Ihre akademisch geschulte Malerei offenbart sich in den klassisch anmutenden Porträts der Serie „Old Masters“. Dabei handelt es sich um Reproduktionen weltberühmter Gemälde wie „Das Mädchen mit dem Perlenohrring“ des niederländischen Künstlers Johannes Vermeer oder „Mona Lisa“ von Leonardo da Vinci, die ebenfalls mit den Steinfiguren modifiziert sind.

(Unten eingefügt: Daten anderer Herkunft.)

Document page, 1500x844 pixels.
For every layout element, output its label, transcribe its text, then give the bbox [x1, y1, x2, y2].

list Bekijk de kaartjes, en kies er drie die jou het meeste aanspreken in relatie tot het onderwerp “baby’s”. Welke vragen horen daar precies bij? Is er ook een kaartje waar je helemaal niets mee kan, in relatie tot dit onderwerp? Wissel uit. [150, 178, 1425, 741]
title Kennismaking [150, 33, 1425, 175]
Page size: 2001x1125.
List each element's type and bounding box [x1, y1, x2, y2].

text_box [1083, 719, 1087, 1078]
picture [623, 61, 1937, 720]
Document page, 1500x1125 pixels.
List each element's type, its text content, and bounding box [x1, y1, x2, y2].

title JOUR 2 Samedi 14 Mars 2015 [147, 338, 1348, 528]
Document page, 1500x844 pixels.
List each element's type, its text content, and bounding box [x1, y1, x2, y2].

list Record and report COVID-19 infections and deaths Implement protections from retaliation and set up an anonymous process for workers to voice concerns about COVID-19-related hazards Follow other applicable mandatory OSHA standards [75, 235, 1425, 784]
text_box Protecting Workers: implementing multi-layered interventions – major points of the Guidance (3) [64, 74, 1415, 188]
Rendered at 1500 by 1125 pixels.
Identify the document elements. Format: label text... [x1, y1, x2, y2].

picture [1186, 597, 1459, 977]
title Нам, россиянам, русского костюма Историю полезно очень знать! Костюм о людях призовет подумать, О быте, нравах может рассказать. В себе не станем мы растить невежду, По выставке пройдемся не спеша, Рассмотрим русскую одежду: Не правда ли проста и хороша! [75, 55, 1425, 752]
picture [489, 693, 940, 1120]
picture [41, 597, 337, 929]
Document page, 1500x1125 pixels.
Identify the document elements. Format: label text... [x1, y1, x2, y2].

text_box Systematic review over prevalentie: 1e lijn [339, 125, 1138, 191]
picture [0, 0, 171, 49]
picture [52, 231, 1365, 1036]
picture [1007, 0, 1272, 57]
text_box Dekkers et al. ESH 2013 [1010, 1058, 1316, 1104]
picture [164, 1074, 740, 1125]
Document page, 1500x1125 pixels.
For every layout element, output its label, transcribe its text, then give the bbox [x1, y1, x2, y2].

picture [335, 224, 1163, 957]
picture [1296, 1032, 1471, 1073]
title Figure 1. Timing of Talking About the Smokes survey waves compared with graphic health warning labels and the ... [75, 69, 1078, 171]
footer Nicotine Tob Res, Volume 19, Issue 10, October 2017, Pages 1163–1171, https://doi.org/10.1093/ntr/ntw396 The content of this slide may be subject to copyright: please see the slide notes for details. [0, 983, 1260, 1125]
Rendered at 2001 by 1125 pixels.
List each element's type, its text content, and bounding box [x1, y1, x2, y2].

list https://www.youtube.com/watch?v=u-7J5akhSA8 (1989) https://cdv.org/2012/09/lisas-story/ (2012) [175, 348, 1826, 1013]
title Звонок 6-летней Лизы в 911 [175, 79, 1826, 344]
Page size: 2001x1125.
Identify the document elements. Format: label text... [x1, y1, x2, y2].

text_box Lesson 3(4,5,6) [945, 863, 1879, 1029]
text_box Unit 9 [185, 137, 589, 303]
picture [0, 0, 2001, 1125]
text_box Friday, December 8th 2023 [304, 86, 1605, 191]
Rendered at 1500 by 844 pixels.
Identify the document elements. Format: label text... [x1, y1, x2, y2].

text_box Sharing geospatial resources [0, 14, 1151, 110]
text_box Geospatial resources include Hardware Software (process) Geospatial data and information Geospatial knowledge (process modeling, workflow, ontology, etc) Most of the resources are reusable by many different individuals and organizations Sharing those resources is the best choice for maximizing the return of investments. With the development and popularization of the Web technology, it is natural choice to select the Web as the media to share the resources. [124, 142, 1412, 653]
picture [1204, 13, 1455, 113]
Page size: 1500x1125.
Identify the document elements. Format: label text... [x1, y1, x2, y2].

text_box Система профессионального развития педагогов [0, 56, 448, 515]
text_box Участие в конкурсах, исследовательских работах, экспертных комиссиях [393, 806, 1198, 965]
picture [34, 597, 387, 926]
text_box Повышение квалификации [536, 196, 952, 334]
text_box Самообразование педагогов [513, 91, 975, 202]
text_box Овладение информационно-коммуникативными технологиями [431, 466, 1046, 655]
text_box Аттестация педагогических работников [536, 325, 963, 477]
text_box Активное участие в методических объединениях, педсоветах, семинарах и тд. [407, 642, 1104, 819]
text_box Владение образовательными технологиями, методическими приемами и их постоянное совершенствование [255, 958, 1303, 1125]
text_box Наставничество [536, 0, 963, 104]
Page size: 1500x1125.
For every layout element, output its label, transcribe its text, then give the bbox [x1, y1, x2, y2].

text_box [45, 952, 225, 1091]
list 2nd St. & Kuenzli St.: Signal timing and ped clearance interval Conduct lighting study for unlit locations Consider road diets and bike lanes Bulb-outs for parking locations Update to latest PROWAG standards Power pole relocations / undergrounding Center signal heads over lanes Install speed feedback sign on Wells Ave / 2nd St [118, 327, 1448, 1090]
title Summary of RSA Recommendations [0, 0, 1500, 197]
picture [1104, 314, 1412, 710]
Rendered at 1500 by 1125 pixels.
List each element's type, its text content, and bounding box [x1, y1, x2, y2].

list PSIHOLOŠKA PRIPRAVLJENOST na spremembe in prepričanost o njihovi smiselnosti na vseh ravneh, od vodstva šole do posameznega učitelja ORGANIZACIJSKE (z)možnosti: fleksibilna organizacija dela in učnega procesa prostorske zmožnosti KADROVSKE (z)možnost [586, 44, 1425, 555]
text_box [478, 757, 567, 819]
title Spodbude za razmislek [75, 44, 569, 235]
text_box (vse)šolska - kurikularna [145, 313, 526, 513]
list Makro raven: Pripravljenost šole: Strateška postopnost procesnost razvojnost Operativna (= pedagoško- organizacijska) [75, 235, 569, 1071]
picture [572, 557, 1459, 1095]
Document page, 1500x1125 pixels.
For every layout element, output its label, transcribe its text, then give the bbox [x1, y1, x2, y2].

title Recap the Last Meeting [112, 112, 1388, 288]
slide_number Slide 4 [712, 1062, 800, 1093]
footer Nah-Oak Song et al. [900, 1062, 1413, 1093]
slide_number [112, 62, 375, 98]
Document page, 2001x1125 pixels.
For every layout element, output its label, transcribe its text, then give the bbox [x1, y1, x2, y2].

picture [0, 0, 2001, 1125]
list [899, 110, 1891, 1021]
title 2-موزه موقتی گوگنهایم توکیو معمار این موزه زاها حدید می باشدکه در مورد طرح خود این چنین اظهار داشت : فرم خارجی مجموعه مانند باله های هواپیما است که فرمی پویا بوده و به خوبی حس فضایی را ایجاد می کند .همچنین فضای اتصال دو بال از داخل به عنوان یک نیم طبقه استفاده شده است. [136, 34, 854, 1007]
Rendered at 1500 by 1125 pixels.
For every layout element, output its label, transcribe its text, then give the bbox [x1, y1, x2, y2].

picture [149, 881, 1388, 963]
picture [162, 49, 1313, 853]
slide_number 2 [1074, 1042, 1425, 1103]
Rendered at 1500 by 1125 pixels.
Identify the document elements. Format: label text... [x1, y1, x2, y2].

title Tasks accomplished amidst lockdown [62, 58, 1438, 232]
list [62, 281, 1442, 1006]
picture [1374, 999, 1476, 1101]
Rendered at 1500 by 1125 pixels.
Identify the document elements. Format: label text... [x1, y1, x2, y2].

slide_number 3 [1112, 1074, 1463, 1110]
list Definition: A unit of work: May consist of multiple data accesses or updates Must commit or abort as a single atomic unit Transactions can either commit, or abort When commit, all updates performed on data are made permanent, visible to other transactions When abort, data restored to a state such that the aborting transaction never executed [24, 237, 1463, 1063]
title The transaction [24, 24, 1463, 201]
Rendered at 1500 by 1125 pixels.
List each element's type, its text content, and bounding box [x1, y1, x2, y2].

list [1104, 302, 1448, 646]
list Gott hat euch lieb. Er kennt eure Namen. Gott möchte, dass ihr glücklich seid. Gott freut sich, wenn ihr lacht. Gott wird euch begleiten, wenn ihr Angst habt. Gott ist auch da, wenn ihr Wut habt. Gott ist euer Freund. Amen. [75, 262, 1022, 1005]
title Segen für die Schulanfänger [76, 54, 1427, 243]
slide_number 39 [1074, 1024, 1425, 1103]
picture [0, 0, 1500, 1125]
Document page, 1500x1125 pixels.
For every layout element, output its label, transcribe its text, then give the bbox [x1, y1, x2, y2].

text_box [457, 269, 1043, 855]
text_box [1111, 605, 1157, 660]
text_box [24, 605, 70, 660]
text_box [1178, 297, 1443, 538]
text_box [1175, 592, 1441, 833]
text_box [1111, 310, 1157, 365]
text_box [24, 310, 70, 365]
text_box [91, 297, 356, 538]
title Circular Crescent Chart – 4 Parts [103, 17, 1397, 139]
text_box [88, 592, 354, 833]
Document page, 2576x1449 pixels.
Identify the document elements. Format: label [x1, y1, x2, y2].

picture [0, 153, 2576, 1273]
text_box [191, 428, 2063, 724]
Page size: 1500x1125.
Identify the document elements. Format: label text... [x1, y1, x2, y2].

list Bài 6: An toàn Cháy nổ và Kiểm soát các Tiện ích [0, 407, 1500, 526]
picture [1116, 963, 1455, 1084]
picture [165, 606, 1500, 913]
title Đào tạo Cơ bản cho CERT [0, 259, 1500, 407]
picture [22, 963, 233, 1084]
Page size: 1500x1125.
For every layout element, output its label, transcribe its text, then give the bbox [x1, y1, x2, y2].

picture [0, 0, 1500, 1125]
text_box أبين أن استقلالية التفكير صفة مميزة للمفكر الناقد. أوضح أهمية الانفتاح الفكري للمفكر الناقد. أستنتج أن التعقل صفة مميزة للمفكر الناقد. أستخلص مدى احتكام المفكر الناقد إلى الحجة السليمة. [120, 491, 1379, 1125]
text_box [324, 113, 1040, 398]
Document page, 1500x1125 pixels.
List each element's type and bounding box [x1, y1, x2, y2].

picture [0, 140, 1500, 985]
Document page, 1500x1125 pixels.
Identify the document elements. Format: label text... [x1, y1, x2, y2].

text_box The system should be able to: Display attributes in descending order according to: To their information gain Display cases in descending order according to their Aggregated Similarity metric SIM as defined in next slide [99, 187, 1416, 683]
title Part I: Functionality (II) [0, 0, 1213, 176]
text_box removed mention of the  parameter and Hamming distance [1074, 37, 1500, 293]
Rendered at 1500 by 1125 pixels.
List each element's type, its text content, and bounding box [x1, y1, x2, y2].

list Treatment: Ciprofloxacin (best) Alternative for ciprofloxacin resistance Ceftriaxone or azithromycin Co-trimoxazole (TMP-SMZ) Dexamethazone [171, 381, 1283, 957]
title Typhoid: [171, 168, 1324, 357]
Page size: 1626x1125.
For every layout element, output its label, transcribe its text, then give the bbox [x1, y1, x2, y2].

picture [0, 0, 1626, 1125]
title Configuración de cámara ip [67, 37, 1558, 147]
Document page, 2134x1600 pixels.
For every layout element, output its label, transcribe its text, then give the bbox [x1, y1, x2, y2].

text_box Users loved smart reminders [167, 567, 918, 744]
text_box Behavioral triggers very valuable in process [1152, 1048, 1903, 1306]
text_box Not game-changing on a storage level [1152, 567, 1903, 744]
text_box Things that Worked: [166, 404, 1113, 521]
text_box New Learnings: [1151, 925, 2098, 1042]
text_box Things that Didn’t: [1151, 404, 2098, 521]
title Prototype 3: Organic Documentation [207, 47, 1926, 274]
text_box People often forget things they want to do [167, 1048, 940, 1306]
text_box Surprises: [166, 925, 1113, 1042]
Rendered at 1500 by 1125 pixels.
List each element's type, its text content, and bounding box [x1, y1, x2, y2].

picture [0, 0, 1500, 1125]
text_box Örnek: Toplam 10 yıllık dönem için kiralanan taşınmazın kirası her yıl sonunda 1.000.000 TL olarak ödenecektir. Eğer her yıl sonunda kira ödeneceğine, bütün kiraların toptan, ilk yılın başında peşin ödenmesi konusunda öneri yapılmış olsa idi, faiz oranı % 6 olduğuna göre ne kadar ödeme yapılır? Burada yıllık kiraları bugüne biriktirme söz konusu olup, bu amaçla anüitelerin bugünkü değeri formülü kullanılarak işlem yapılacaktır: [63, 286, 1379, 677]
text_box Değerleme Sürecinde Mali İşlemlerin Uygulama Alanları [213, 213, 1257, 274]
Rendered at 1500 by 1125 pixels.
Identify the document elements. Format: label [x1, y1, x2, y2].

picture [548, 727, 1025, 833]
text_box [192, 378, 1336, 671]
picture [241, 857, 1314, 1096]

Derzeit experimentiert die Malerin mit Acrylic Pouring, eine Maltechnik mit flüssigen Acrylfarben. Das Besondere an dieser Fließtechnik ist, dass sie immer ein Experiment ist, dessen Ergebnisse nicht vorhersehbar oder schwer zu beeinflussen sind. Anke sieht es anders. Sie hat sich fest vorgenommen, das Acrylic Fluid Painting „unter Kontrolle zu kriegen, sodass das Ergebnis das von mir gewünschte ist“, erklärt sie überzeugt. „Ich liebe Farben und fantasievolle, kreative Bilder. Deswegen beschloss ich die Acryl-Fließtechnik auszuprobieren. In den Tutorials im Internet sieht es sehr einfach aus, aber denkst du! Ich will nicht einfach die Farben auf die Leinwand schmieren. Ich möchte eine bestimmte Komposition, einen focal point erzielen. Die Farbe läuft aber nicht so, wie ich will“, berichtet Anke gestikulierend. Sie habe sogar ein Bild in Brand gesetzt, als sie mit Hilfe der Lötlampe die untere Farbschicht an die Oberfläche bringen wollte. Aber Aufgeben kommt für sie nicht in Frage. „Wenn man von zehn Bildern acht wegwirft, heißt das nicht, dass man nicht malen kann, sondern einfach, dass man noch nicht so weit ist. Man muss immer daran denken, dass man von den berühmten Malern nur die Bilder sieht, die nicht im Mülleimer landeten. Und zu Lebzeiten hat Vincent van Gogh nur sehr wenige Bilder verkauft! Das ist immer mein Trost“, verabschiedet sie sich amüsiert.